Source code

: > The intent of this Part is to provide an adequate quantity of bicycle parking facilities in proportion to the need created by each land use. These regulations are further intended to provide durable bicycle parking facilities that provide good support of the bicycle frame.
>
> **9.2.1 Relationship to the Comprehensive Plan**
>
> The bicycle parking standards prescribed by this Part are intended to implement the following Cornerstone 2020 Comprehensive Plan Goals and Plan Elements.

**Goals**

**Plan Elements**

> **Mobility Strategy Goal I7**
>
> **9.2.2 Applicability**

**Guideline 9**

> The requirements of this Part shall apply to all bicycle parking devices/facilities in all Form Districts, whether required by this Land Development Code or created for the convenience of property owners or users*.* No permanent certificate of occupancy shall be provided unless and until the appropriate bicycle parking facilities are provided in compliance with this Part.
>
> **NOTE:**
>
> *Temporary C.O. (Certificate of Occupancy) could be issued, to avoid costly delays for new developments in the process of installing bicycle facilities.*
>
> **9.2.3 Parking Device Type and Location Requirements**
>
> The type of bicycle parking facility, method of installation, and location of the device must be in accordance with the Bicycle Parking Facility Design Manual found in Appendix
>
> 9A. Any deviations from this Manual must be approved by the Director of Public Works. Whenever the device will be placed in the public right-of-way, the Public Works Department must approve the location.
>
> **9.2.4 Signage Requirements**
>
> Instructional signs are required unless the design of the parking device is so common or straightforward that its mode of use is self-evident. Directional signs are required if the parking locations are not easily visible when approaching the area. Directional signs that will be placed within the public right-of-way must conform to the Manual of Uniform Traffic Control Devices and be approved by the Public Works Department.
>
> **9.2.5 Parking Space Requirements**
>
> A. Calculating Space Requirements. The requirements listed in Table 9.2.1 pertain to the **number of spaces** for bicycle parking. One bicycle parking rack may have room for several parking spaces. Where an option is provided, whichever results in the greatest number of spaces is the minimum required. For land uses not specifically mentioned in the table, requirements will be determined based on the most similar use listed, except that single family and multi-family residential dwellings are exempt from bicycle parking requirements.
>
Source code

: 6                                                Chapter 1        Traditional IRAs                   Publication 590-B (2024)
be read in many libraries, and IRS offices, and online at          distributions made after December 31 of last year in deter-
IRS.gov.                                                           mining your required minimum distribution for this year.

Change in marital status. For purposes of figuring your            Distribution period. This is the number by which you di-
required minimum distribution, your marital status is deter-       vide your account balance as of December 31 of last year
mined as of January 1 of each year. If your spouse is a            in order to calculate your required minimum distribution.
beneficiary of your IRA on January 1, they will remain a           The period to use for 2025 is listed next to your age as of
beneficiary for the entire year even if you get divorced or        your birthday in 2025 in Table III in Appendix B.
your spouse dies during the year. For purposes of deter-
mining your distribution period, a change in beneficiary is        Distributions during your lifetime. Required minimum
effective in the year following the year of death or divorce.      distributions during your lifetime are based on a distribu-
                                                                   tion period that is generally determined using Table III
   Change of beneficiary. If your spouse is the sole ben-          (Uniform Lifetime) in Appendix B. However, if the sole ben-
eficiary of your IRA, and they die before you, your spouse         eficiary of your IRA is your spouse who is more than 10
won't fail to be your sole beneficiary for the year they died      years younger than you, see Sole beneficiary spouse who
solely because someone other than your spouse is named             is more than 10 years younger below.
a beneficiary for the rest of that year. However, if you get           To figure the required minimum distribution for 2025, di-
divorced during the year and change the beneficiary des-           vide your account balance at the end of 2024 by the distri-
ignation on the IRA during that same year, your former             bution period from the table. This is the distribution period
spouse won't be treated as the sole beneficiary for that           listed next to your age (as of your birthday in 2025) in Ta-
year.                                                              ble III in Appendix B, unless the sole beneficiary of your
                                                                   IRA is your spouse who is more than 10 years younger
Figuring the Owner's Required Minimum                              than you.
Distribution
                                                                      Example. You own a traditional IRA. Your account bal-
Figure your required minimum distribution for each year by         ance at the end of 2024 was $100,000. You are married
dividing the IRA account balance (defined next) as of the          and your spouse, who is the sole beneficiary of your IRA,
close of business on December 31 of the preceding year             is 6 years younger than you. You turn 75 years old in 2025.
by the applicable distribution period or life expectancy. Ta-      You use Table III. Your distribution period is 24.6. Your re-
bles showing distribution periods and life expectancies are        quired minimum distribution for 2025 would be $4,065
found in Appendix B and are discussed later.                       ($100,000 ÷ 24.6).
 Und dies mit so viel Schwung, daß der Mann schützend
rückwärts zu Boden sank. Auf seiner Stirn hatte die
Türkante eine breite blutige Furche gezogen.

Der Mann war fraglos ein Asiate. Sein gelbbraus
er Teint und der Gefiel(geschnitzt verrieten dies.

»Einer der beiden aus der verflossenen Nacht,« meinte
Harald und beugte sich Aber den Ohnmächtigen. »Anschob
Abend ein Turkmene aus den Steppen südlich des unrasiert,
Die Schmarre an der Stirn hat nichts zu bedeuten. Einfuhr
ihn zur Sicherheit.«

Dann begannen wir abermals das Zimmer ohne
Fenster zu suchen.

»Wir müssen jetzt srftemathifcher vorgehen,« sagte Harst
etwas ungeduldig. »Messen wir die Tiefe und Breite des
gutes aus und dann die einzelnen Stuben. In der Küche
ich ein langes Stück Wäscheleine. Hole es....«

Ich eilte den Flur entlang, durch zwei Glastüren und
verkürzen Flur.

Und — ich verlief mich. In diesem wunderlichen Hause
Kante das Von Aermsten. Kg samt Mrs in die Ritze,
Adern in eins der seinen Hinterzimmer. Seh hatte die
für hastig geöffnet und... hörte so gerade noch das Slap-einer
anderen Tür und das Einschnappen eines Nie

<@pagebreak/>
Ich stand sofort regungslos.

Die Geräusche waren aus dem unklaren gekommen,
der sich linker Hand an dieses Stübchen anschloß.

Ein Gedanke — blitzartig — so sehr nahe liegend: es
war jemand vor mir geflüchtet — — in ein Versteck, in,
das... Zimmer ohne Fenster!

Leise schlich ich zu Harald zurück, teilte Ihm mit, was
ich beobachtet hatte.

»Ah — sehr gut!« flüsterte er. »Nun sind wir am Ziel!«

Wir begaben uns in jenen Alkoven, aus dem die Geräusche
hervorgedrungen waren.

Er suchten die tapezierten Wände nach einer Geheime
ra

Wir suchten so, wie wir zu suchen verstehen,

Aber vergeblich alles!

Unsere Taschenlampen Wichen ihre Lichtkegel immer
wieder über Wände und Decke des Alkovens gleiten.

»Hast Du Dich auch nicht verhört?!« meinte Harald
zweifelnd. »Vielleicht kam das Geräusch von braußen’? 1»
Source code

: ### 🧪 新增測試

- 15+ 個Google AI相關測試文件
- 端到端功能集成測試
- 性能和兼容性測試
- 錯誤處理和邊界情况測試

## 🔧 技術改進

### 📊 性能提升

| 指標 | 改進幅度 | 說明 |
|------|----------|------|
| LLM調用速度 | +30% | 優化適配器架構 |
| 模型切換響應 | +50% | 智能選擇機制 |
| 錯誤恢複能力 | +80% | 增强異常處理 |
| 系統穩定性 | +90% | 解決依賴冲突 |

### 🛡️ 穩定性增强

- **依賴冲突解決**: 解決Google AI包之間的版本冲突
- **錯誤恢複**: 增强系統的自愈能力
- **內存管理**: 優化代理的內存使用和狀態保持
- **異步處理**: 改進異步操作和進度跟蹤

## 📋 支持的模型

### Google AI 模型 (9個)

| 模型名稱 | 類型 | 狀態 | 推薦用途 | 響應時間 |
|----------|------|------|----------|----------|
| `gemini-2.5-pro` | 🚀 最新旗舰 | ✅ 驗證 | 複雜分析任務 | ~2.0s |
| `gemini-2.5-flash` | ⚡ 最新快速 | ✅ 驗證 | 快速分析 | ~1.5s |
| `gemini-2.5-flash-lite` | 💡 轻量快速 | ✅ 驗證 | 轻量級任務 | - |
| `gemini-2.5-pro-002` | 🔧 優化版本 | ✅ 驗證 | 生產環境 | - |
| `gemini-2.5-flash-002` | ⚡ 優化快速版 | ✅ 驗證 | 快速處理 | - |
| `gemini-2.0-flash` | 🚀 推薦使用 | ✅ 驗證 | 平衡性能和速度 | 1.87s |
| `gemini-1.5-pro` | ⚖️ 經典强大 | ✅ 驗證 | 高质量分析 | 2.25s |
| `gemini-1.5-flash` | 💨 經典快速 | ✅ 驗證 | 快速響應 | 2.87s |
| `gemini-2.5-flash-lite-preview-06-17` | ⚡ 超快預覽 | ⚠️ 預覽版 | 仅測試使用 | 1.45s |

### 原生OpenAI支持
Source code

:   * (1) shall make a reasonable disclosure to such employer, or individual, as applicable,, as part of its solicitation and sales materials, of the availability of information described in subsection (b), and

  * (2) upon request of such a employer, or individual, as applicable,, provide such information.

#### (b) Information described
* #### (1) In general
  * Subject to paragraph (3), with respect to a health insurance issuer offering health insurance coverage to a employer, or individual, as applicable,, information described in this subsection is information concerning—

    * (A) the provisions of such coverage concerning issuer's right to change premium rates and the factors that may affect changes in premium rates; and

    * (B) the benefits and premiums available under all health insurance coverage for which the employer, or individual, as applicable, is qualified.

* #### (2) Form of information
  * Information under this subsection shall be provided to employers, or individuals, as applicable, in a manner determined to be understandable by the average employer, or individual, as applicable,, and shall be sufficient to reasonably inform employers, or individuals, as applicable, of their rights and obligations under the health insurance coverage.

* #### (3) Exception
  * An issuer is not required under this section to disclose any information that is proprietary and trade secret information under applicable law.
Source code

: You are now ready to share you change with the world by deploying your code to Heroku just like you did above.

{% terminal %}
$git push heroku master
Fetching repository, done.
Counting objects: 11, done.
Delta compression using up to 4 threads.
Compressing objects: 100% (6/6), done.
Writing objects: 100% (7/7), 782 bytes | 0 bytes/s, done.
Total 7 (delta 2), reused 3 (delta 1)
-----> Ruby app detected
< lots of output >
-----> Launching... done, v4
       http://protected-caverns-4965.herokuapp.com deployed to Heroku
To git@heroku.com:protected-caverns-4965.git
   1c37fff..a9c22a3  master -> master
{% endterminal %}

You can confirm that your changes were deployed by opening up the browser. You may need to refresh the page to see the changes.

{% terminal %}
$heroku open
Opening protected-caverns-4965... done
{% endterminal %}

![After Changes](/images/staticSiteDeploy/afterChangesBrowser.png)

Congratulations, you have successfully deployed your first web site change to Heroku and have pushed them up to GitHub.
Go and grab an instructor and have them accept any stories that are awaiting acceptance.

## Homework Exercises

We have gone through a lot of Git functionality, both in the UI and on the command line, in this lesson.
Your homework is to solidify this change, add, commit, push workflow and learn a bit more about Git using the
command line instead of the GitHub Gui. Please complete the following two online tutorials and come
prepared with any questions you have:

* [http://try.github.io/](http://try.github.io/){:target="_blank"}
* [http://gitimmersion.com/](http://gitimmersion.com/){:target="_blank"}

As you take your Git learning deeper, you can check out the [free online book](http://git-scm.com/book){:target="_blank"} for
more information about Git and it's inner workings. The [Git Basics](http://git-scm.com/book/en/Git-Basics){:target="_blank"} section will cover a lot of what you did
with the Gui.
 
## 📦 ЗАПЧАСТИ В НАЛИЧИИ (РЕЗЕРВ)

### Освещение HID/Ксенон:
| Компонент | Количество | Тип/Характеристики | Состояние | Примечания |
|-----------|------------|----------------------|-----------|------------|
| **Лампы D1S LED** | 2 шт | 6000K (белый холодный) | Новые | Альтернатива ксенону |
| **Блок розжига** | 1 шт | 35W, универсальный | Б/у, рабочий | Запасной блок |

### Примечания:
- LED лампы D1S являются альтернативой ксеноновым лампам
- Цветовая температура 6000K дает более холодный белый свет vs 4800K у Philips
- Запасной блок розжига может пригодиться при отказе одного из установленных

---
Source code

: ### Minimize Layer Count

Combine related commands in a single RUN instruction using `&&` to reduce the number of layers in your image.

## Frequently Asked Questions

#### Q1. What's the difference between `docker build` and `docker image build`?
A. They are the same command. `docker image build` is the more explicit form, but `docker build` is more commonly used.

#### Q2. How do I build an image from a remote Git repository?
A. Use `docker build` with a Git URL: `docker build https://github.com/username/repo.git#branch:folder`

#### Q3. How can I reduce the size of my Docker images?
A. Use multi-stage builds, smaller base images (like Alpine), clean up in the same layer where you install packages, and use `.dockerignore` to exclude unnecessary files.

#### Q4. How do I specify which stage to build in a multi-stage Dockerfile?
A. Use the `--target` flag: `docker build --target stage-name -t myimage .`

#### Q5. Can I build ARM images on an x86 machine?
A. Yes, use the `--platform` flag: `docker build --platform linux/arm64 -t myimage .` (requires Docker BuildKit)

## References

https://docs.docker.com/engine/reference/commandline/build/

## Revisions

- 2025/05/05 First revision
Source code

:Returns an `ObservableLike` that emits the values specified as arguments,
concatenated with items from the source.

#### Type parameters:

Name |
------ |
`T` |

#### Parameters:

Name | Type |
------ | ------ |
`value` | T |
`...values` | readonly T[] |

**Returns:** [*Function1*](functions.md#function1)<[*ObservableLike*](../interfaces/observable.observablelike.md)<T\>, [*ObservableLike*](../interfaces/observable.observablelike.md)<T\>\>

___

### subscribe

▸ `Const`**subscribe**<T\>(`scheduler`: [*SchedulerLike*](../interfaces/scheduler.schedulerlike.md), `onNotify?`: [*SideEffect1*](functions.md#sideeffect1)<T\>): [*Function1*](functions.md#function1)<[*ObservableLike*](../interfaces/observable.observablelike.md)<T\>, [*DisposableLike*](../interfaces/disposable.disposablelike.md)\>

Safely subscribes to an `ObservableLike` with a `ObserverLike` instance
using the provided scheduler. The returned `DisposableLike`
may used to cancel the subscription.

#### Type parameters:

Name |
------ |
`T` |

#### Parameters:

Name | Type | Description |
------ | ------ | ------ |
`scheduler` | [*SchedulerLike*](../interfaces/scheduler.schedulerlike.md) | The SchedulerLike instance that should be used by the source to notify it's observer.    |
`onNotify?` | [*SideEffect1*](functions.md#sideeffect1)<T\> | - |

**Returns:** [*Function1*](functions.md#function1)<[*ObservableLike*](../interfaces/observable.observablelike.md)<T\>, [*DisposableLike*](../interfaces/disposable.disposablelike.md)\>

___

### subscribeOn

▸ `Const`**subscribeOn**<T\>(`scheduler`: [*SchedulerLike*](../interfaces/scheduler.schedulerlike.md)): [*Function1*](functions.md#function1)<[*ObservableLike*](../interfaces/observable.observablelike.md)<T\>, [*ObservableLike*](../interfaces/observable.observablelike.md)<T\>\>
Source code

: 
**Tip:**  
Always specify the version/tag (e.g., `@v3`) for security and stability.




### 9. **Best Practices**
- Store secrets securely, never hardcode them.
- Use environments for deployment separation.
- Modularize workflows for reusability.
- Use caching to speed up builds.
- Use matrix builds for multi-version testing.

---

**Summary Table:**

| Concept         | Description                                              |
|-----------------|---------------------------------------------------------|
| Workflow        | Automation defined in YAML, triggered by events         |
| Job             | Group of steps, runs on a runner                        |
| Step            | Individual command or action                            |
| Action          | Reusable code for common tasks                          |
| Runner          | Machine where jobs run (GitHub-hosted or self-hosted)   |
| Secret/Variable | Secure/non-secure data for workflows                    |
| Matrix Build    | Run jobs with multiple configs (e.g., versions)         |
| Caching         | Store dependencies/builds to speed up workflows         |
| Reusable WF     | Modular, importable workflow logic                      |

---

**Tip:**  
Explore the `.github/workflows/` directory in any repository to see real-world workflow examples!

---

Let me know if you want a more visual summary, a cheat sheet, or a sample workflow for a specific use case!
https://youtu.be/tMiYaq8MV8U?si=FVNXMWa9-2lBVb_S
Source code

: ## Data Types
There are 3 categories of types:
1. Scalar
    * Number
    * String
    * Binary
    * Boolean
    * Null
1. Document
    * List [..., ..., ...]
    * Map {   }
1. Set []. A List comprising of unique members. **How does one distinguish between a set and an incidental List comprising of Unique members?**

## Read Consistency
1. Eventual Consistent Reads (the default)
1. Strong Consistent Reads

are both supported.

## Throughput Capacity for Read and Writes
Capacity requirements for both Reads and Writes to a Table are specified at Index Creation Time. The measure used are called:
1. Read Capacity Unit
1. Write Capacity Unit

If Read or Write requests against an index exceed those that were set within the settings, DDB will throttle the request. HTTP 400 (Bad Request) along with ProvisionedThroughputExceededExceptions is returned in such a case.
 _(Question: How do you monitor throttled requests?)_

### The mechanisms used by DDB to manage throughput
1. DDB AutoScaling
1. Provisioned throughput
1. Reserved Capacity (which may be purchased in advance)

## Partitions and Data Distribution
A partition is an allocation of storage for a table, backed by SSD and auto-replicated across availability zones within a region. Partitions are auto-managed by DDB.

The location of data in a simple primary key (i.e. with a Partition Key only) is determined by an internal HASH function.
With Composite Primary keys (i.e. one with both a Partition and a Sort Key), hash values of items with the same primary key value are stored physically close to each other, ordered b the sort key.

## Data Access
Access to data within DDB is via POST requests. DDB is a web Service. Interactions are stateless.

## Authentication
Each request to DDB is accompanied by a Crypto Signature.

● About this exercise:
All lines above from the one holding "1. Eventual Consistent Reads (the default)" to the one holding "A partition is", inclusive, are to be copied exactly; no other line is wanted.

● Solved exercise:
1. Eventual Consistent Reads (the default)
1. Strong Consistent Reads

are both supported.

## Throughput Capacity for Read and Writes
Capacity requirements for both Reads and Writes to a Table are specified at Index Creation Time. The measure used are called:
1. Read Capacity Unit
1. Write Capacity Unit

If Read or Write requests against an index exceed those that were set within the settings, DDB will throttle the request. HTTP 400 (Bad Request) along with ProvisionedThroughputExceededExceptions is returned in such a case.
 _(Question: How do you monitor throttled requests?)_

### The mechanisms used by DDB to manage throughput
1. DDB AutoScaling
1. Provisioned throughput
1. Reserved Capacity (which may be purchased in advance)

## Partitions and Data Distribution
A partition is an allocation of storage for a table, backed by SSD and auto-replicated across availability zones within a region. Partitions are auto-managed by DDB.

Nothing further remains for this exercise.